LE TERRITOIRE : UNE MARQUE, DES MARQUES, PAS DE MARQUE DU TOUT ?

GEORGES LEWI Professeur associé, CELSA

Publié le 11 Sep 2013

Les territoires, face au branding, au marketing de la marque, se définissent généralement en trois catégories : les « pro-marketing », les « anti-marketing » et les sceptiques. Très souvent, comme pour d’autres « grandes » causes, la passion l’emporte sur la raison, le sentiment personnel sur la méthode d’analyse. Cependant, si on accepte d’appliquer quelques critères utilisés par la sphère commerciale, il devient plus aisé de se décider s’il faut utiliser les jumelles de la marque… ou non.

Qu’est-ce qu’un territoire en marketing ?

Un territoire est une notion géographique, une « forme d’écriture de la terre » qui contient plusieurs alphabets, celui de la nature physique – plaines, montagnes, rivières, mers -, un alphabet humain, historique et culturel, un alphabet économique.

« L’économique dans le marketing territorial est intimement lié à la nature physique et humaine du territoire observé. »

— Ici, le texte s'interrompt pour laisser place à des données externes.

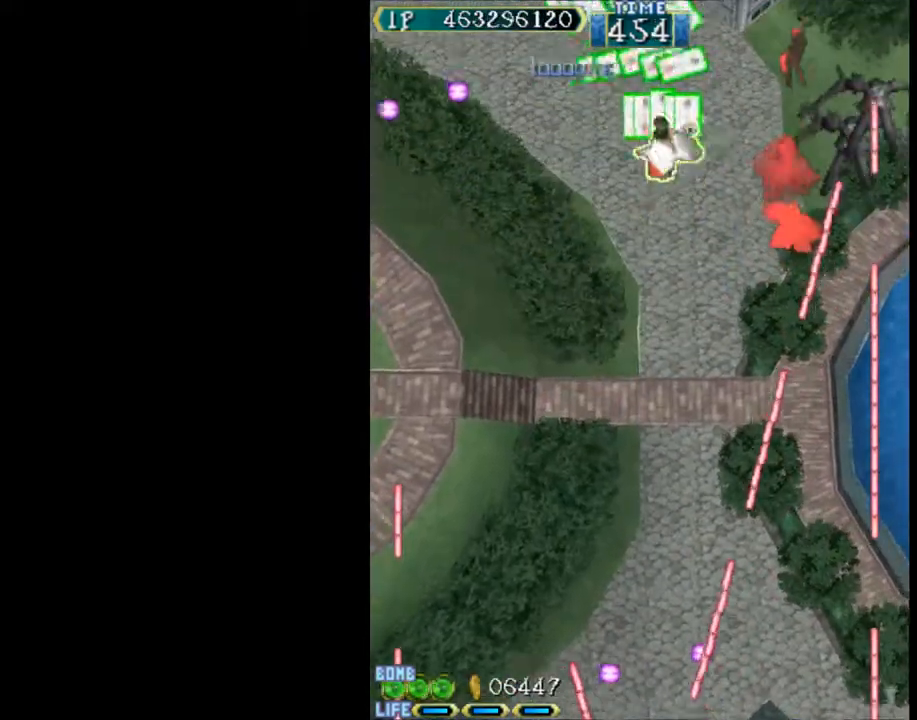
{"keys": ["down", "left", "w"], "events": [[117, "left", "down"], [117, "right", "up"], [167, "left", "up"], [250, "down", "down"], [483, "left", "down"]]}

Le marketing vise à développer ce dernier aspect, car il se situe dans les sciences « de gestion ». Mais pour développer du business, le marketing se sert des deux autres paramètres : nul ne vient visiter une région pour ses courbes de croissance mais « pour voir » des paysages physiques, rencontrer des gens, participer à leur mode de vie, les comprendre… L’économique dans le marketing territorial est intimement lié à la nature physique et humaine du territoire observé. Un territoire en marketing est la conséquence sur une cible (touriste, investisseur…), d’une analyse des attentes de cette cible et de ce que ce territoire va pouvoir délivrer.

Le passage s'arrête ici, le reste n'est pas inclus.